> Work instructions
Copy out every line of the entries from the one containing "True or false: Ticket" down to the one containing "ccsbBroad304_09491, ccsbBroadEn_09491", including both of those lines, and leave out the pictures.

——————

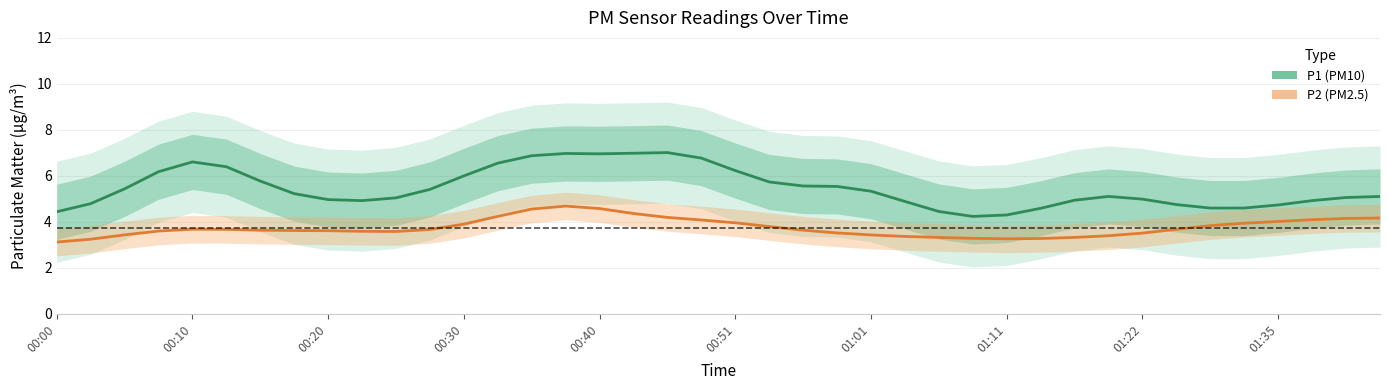

How many values in the P1 (PM10) series exceed 5?

24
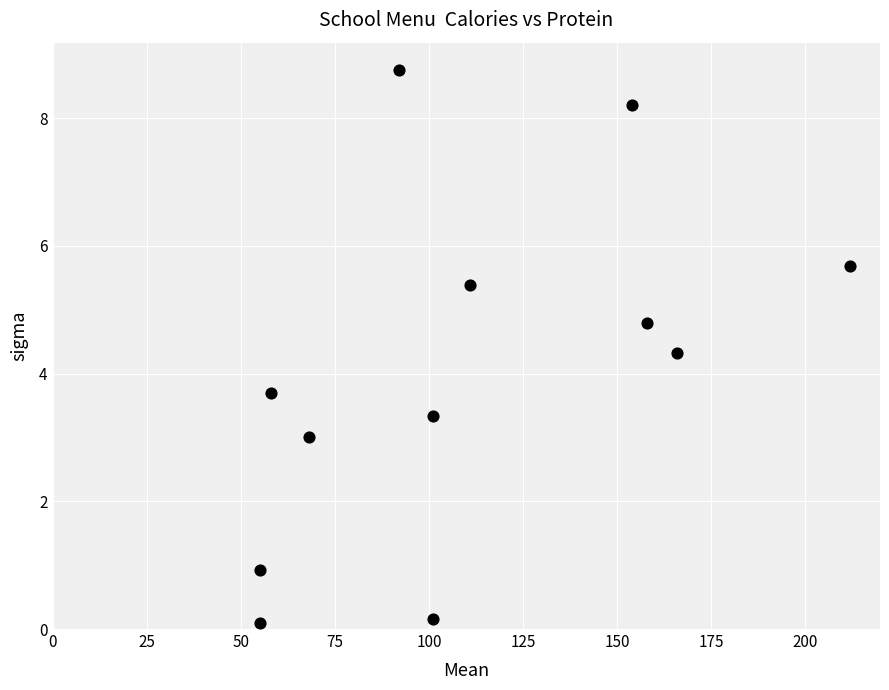

What is the average X value?

110.9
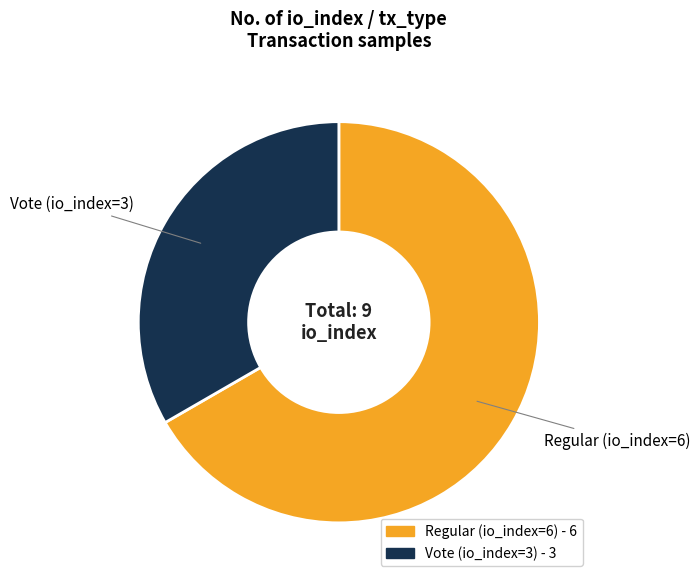

Is it true that Vote (io_index=3) is 41% of the pie?

False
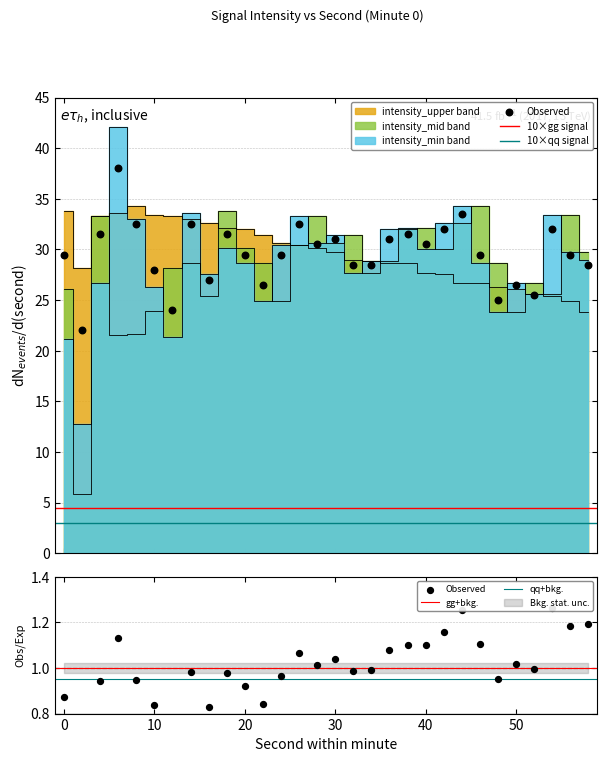

Which series has the largest total across all categories?

observed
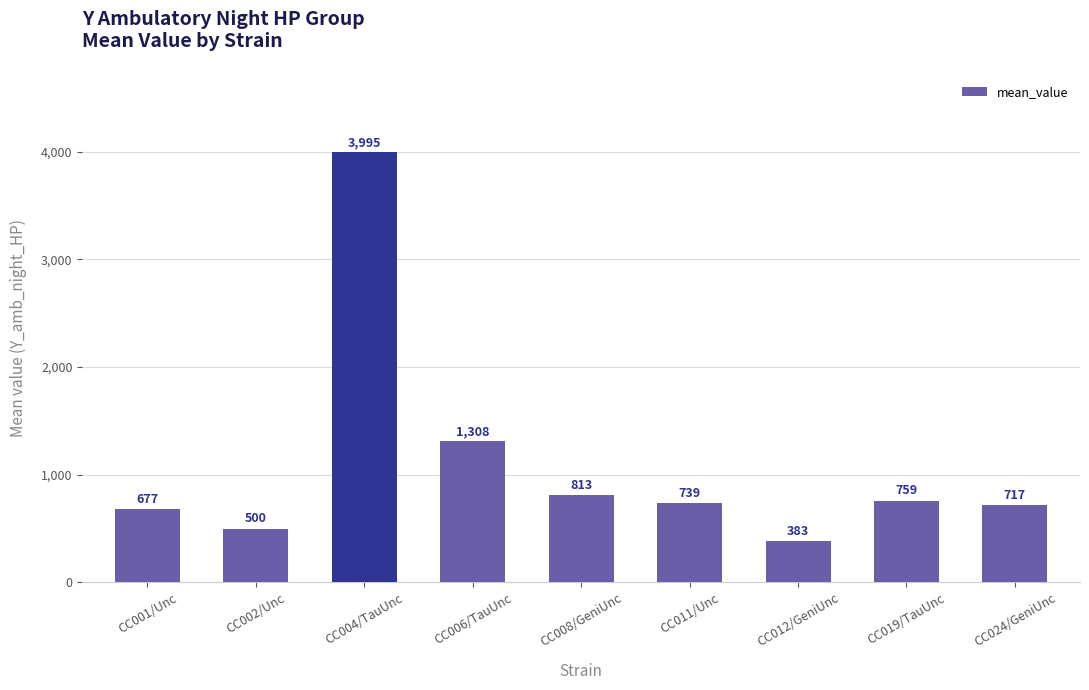

Approximately how many times larger is the value at CC012/GeniUnc compared to CC001/Unc?

0.6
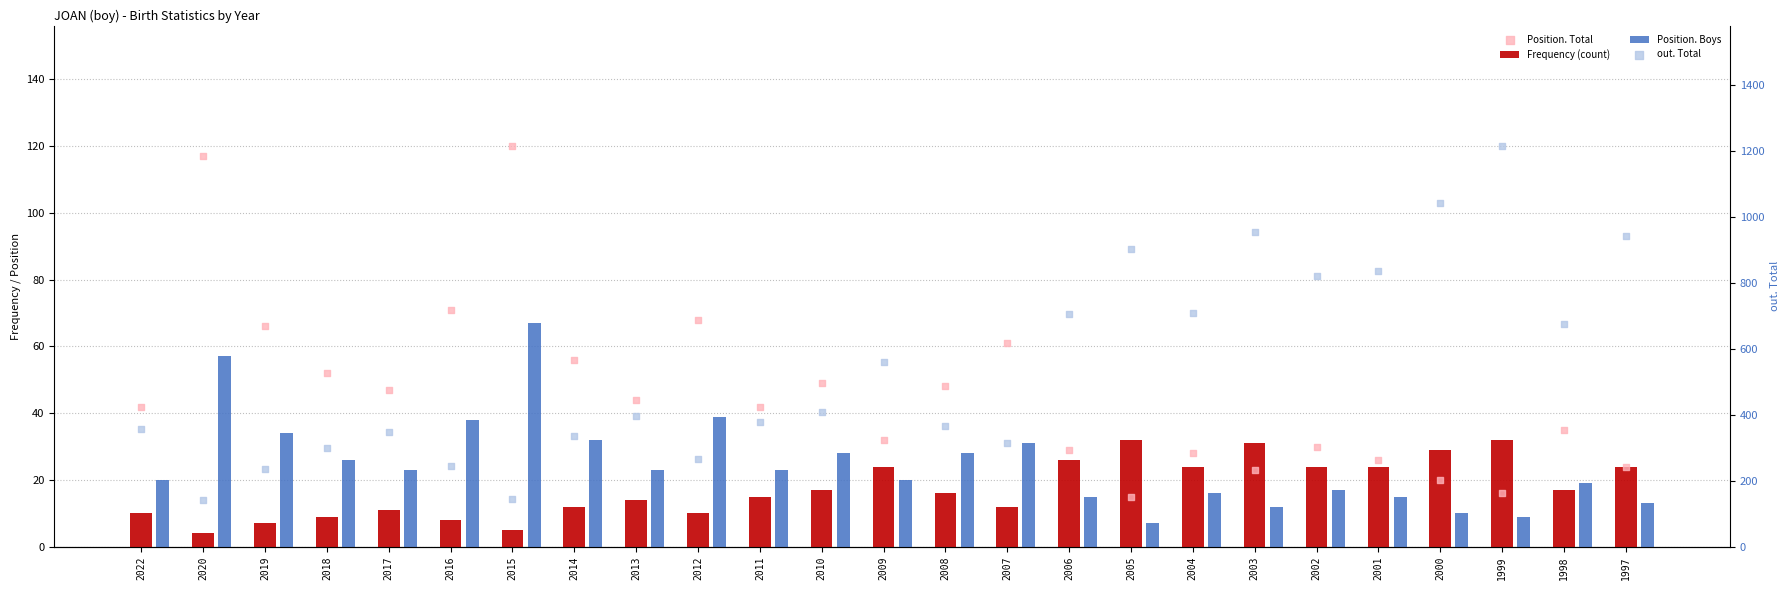

Which series contains the lowest Y value?

Frequency (count)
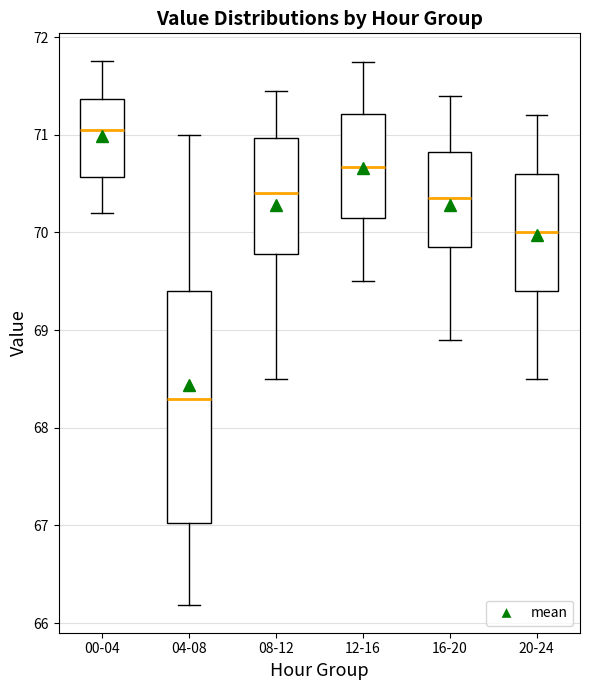

Which box is the tallest, from its lower edge to its upper edge?

04-08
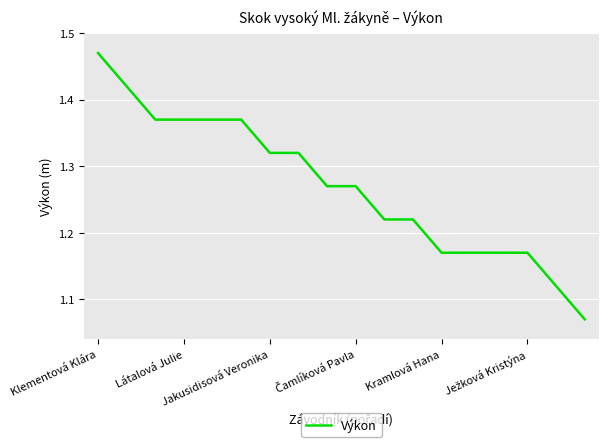

How many series are shown in this chart?

1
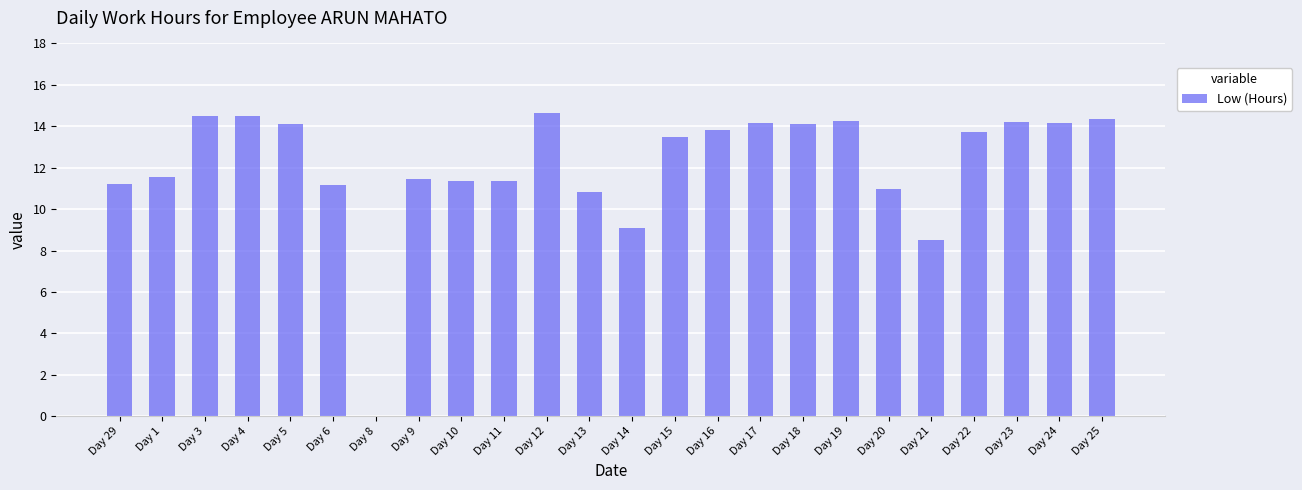

What is the sum of all values?

291.5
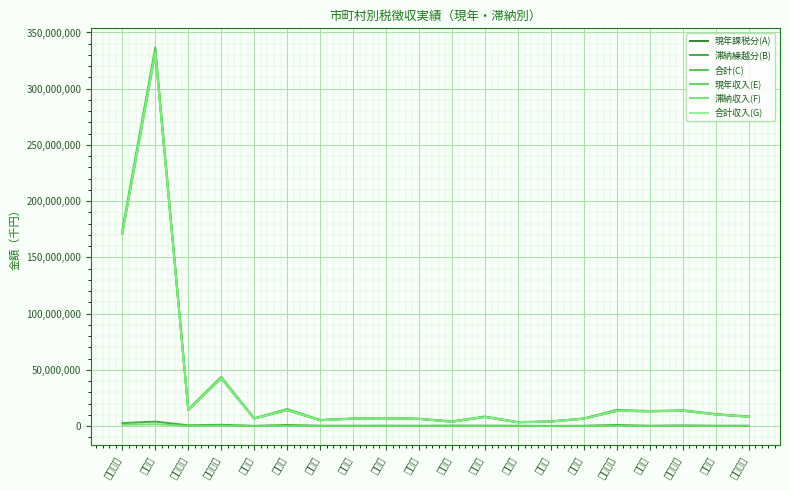

True or false: 現年収入(E) and 現年課税分(A) intersect in this chart.

False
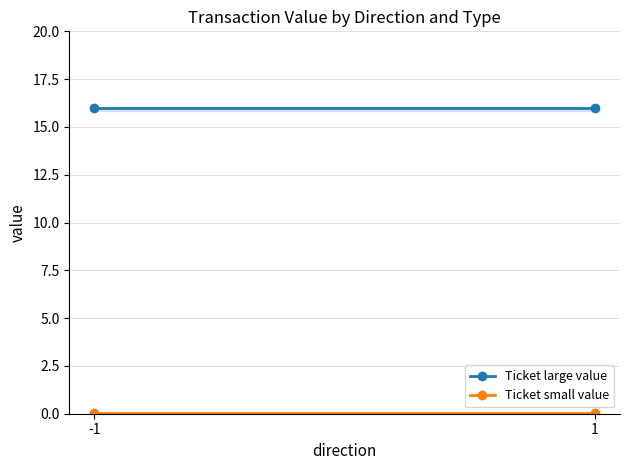

True or false: Ticket small value has a value of 0.0 at 1.

True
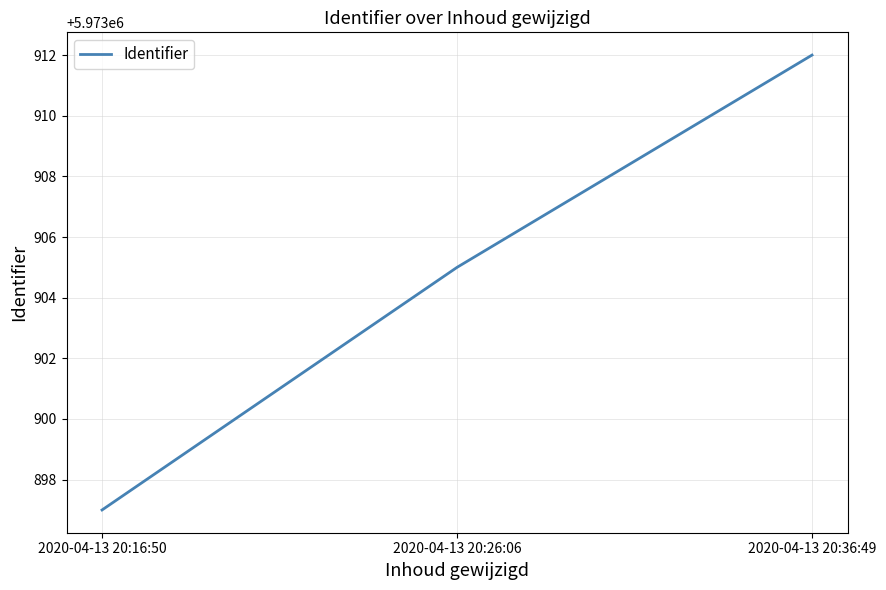

Where is the data nearest to the value 5973904?

2020-04-13 20:26:06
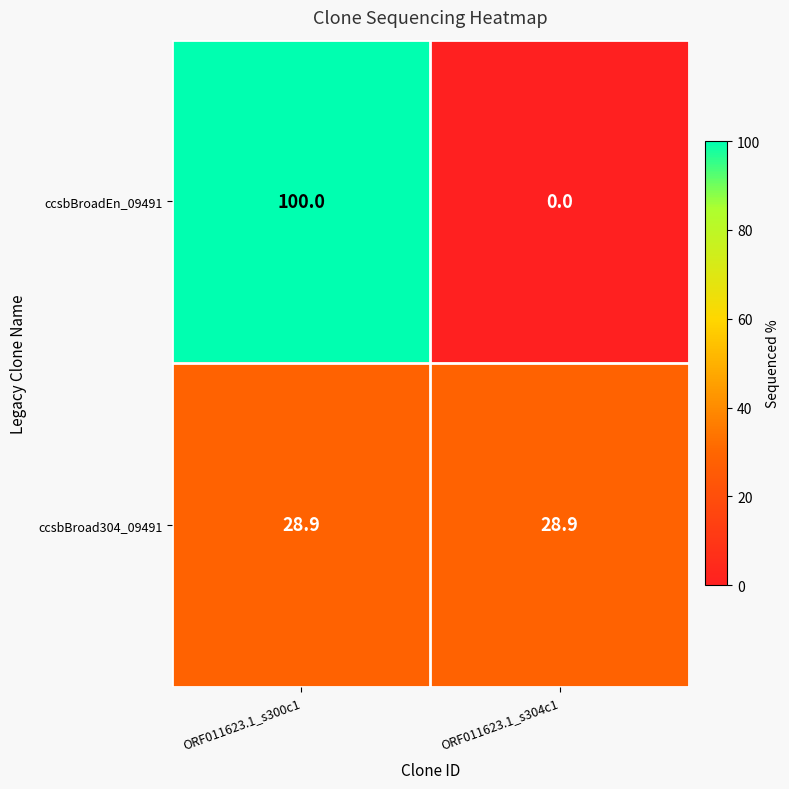

List the series in order of their peak value, lowest first.

ccsbBroad304_09491, ccsbBroadEn_09491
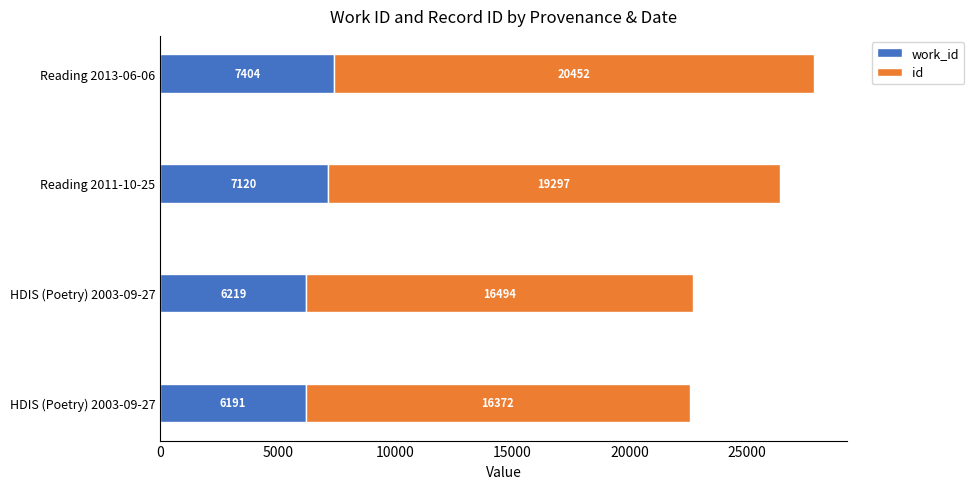

What is the value of the work_id bar at the 2nd from the left?

6219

——————

> Written solution
True or false: Ticket small value has a value of 0.0 at 1.

True

Where is the data nearest to the value 5973904?

2020-04-13 20:26:06

List the series in order of their peak value, lowest first.

ccsbBroad304_09491, ccsbBroadEn_09491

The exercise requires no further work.